- Source data:
----

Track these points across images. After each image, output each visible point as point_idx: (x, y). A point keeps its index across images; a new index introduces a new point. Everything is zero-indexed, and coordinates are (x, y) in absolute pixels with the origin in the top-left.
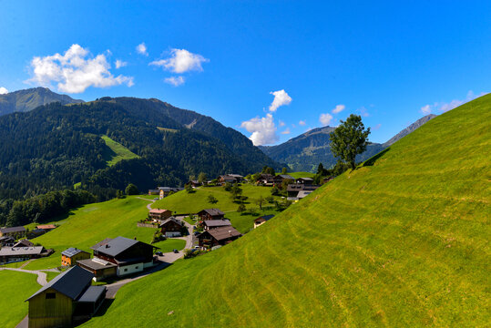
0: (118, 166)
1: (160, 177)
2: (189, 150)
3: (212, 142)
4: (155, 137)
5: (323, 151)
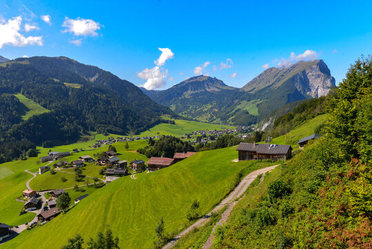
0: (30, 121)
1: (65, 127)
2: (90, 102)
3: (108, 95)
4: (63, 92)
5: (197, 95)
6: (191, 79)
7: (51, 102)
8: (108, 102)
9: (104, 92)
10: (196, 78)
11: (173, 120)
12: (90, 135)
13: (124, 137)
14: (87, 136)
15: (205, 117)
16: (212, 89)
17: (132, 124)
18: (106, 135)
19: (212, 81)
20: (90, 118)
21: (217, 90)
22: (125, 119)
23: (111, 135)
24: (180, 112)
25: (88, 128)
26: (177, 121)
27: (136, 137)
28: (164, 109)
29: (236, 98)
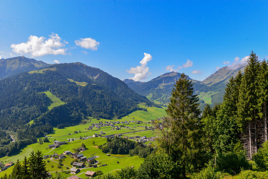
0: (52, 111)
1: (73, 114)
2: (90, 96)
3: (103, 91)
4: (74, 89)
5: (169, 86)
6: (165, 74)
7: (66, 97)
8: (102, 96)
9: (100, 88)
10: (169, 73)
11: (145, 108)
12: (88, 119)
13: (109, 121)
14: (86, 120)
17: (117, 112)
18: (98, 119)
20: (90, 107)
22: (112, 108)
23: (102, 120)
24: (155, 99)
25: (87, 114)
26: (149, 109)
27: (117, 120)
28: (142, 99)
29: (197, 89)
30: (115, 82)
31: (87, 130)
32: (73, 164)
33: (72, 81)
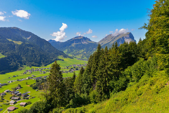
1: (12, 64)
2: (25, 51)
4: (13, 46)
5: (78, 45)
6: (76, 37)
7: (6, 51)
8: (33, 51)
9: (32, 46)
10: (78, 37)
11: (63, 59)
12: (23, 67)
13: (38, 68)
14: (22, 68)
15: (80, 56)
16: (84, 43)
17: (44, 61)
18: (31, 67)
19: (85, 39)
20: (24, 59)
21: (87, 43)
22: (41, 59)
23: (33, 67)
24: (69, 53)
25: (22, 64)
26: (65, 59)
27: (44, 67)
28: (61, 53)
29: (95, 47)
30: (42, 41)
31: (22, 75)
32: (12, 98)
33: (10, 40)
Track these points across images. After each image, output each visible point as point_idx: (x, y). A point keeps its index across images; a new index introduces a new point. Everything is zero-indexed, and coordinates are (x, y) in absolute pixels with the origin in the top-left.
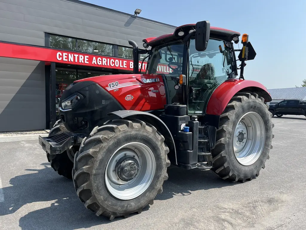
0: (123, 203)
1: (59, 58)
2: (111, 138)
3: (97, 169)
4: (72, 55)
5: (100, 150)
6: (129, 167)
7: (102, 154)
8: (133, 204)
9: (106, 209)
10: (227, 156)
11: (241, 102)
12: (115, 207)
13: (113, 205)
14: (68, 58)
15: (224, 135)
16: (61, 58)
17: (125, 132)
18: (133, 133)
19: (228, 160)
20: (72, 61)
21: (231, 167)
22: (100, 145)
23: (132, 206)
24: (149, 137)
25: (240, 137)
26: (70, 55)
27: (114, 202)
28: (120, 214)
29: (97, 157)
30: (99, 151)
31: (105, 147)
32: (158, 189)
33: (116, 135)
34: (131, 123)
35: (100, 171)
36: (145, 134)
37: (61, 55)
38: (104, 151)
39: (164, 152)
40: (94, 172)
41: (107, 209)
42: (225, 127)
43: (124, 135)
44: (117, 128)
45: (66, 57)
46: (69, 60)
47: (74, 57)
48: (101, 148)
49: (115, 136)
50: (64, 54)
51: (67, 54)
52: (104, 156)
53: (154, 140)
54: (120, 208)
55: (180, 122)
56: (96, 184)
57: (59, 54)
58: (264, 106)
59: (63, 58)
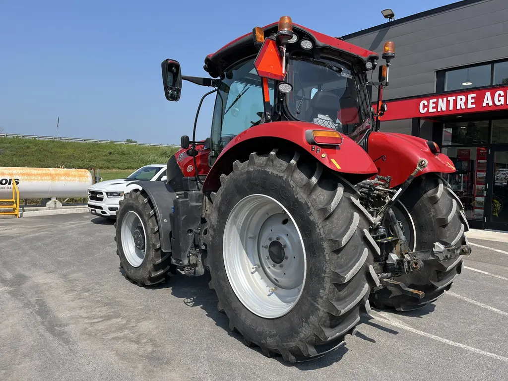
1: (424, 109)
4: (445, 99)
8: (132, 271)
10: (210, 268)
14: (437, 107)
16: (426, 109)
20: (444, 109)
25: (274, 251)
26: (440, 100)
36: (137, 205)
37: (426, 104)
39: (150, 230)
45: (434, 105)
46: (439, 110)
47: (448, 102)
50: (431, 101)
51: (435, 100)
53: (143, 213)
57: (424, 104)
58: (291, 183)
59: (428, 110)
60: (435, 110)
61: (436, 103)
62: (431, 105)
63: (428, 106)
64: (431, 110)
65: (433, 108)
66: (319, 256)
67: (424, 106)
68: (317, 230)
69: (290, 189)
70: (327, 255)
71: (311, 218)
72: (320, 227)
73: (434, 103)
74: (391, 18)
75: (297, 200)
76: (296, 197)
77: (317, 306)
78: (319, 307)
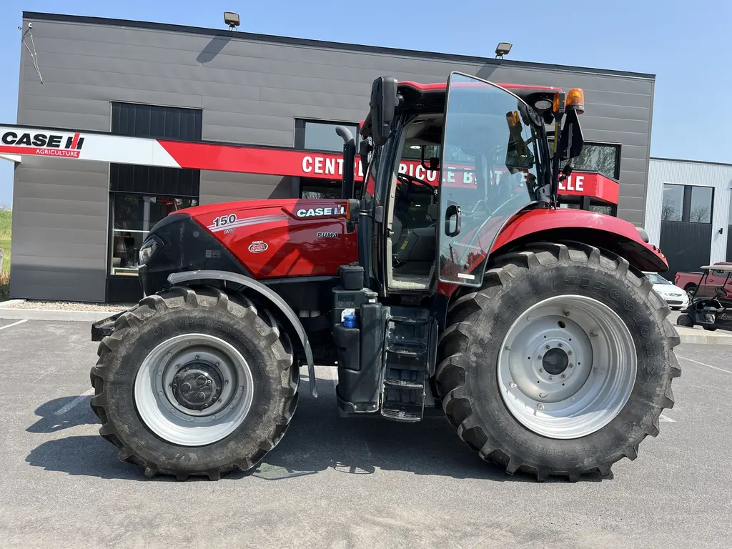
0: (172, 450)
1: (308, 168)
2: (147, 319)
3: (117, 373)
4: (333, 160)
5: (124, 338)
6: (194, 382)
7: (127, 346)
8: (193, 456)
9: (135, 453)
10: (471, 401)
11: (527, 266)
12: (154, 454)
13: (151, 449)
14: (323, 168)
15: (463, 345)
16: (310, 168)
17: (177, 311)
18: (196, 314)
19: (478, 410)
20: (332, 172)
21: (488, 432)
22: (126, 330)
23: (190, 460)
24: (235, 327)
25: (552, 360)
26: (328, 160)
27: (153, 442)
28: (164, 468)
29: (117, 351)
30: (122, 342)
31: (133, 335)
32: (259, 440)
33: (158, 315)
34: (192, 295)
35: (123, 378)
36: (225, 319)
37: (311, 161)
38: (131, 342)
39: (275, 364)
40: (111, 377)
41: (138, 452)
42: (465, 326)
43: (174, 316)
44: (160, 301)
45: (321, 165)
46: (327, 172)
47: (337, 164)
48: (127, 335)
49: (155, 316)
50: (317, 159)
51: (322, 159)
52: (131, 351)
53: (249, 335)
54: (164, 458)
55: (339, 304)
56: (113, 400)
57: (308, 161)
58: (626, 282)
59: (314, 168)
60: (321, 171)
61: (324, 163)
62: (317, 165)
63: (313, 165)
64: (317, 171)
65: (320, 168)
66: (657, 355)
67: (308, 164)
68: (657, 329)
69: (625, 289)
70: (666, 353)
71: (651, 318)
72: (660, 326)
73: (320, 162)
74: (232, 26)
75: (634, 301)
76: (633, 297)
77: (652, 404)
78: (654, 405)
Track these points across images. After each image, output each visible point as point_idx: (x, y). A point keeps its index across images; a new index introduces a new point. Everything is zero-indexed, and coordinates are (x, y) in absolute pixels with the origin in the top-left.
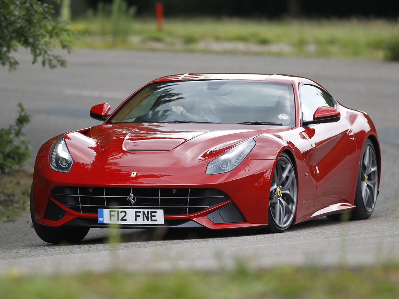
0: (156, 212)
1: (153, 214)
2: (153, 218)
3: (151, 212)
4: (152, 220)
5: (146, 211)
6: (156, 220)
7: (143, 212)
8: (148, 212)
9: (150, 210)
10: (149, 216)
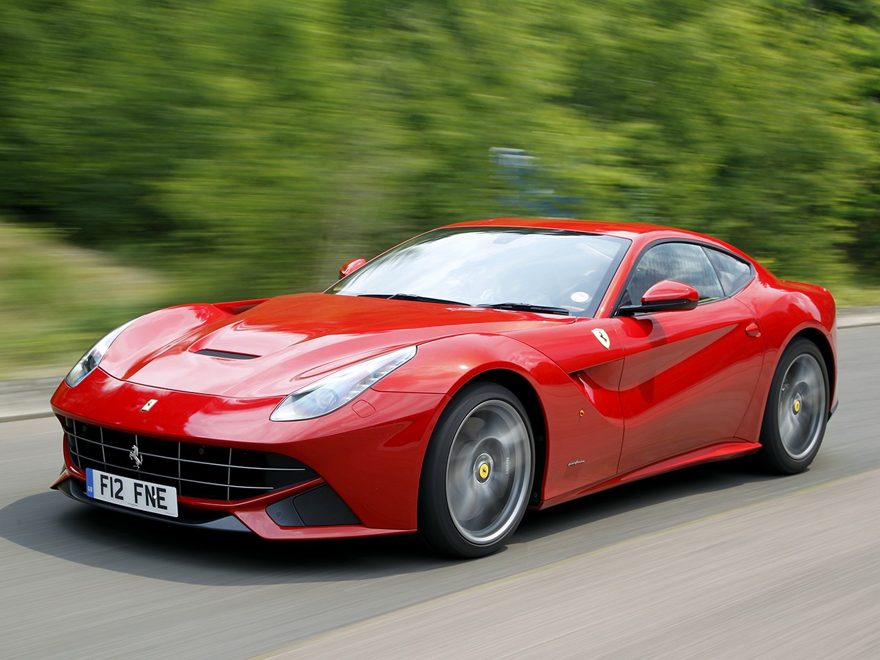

----

Output every record above word for word, omitting any pictures they contain.

- Exercise output:
Track these points across images. After each image, output each visible point as point_idx: (x, y). A point keeps its index across images; a new index introduces a new point. Everything is zero-indexed, and coordinates are (x, y) in absolute pixels with the origin in the top-left.
0: (118, 166)
1: (160, 177)
2: (189, 150)
3: (212, 142)
4: (155, 137)
5: (323, 151)
0: (30, 121)
1: (65, 127)
2: (90, 102)
3: (108, 95)
4: (63, 92)
5: (197, 95)
6: (191, 79)
7: (51, 102)
8: (108, 102)
9: (104, 92)
10: (196, 78)
11: (173, 120)
12: (90, 135)
13: (124, 137)
14: (87, 136)
15: (205, 117)
16: (212, 89)
17: (132, 124)
18: (106, 135)
19: (212, 81)
20: (90, 118)
21: (217, 90)
22: (125, 119)
23: (111, 135)
24: (180, 112)
25: (88, 128)
26: (177, 121)
27: (136, 137)
28: (164, 109)
29: (236, 98)
0: (52, 111)
1: (73, 114)
2: (90, 96)
3: (103, 91)
4: (74, 89)
5: (169, 86)
6: (165, 74)
7: (66, 97)
8: (102, 96)
9: (100, 88)
10: (169, 73)
11: (145, 108)
12: (88, 119)
13: (109, 121)
14: (86, 120)
17: (117, 112)
18: (98, 119)
20: (90, 107)
22: (112, 108)
23: (102, 120)
24: (155, 99)
25: (87, 114)
26: (149, 109)
27: (117, 120)
28: (142, 99)
29: (197, 89)
30: (115, 82)
31: (87, 130)
32: (73, 164)
33: (72, 81)
1: (12, 64)
2: (25, 51)
4: (13, 46)
5: (78, 45)
6: (76, 37)
7: (6, 51)
8: (33, 51)
9: (32, 46)
10: (78, 37)
11: (63, 59)
12: (23, 67)
13: (38, 68)
14: (22, 68)
15: (80, 56)
16: (84, 43)
17: (44, 61)
18: (31, 67)
19: (85, 39)
20: (24, 59)
21: (87, 43)
22: (41, 59)
23: (33, 67)
24: (69, 53)
25: (22, 64)
26: (65, 59)
27: (44, 67)
28: (61, 53)
29: (95, 47)
30: (42, 41)
31: (22, 75)
32: (12, 98)
33: (10, 40)
Track these points across images. After each image, output each visible point as point_idx: (x, y). A point keeps its index across images; a new index introduces a new point. Everything is zero-indexed, and coordinates are (x, y) in absolute pixels with the origin in the top-left.
0: (123, 203)
1: (59, 58)
2: (111, 138)
3: (97, 169)
4: (72, 55)
5: (100, 150)
6: (129, 167)
7: (102, 154)
8: (133, 204)
9: (106, 209)
10: (227, 156)
11: (241, 102)
12: (115, 207)
13: (113, 205)
14: (68, 58)
15: (224, 135)
16: (61, 58)
17: (125, 132)
18: (133, 133)
19: (228, 160)
20: (72, 61)
21: (231, 167)
22: (100, 145)
23: (132, 206)
24: (149, 137)
25: (240, 137)
26: (70, 55)
27: (114, 202)
28: (120, 214)
29: (97, 157)
30: (99, 151)
31: (105, 147)
32: (158, 189)
33: (116, 135)
34: (131, 123)
35: (100, 171)
36: (145, 134)
37: (61, 55)
38: (104, 151)
39: (164, 152)
40: (94, 172)
41: (107, 209)
42: (225, 127)
43: (124, 135)
44: (117, 128)
45: (66, 57)
46: (69, 60)
47: (74, 57)
48: (101, 148)
49: (115, 136)
50: (64, 54)
51: (67, 54)
52: (104, 156)
53: (154, 140)
54: (120, 208)
55: (180, 122)
56: (96, 184)
57: (59, 54)
58: (264, 106)
59: (63, 58)
1: (424, 109)
4: (445, 99)
8: (132, 271)
10: (210, 268)
14: (437, 107)
16: (426, 109)
20: (444, 109)
25: (274, 251)
26: (440, 100)
36: (137, 205)
37: (426, 104)
39: (150, 230)
45: (434, 105)
46: (439, 110)
47: (448, 102)
50: (431, 101)
51: (435, 100)
53: (143, 213)
57: (424, 104)
58: (291, 183)
59: (428, 110)
60: (435, 110)
61: (436, 103)
62: (431, 105)
63: (428, 106)
64: (431, 110)
65: (433, 108)
66: (319, 256)
67: (424, 106)
68: (317, 230)
69: (290, 189)
70: (327, 255)
71: (311, 218)
72: (320, 227)
73: (434, 103)
74: (391, 18)
75: (297, 200)
76: (296, 197)
77: (317, 306)
78: (319, 307)
0: (172, 450)
1: (308, 168)
2: (147, 319)
3: (117, 373)
4: (333, 160)
5: (124, 338)
6: (194, 382)
7: (127, 346)
8: (193, 456)
9: (135, 453)
10: (471, 401)
11: (527, 266)
12: (154, 454)
13: (151, 449)
14: (323, 168)
15: (463, 345)
16: (310, 168)
17: (177, 311)
18: (196, 314)
19: (478, 410)
20: (332, 172)
21: (488, 432)
22: (126, 330)
23: (190, 460)
24: (235, 327)
25: (552, 360)
26: (328, 160)
27: (153, 442)
28: (164, 468)
29: (117, 351)
30: (122, 342)
31: (133, 335)
32: (259, 440)
33: (158, 315)
34: (192, 295)
35: (123, 378)
36: (225, 319)
37: (311, 161)
38: (131, 342)
39: (275, 364)
40: (111, 377)
41: (138, 452)
42: (465, 326)
43: (174, 316)
44: (160, 301)
45: (321, 165)
46: (327, 172)
47: (337, 164)
48: (127, 335)
49: (155, 316)
50: (317, 159)
51: (322, 159)
52: (131, 351)
53: (249, 335)
54: (164, 458)
55: (339, 304)
56: (113, 400)
57: (308, 161)
58: (626, 282)
59: (314, 168)
60: (321, 171)
61: (324, 163)
62: (317, 165)
63: (313, 165)
64: (317, 171)
65: (320, 168)
66: (657, 355)
67: (308, 164)
68: (657, 329)
69: (625, 289)
70: (666, 353)
71: (651, 318)
72: (660, 326)
73: (320, 162)
74: (232, 26)
75: (634, 301)
76: (633, 297)
77: (652, 404)
78: (654, 405)
Track these points across images. After each image, output each visible point as point_idx: (x, y). A point keeps its index across images; a new index introduces a new point. Everything is zero-indexed, and coordinates are (x, y) in absolute pixels with the origin in the top-left.
0: (156, 212)
1: (153, 214)
2: (153, 218)
3: (151, 212)
4: (152, 220)
5: (146, 211)
6: (156, 220)
7: (143, 212)
8: (148, 212)
9: (150, 210)
10: (149, 216)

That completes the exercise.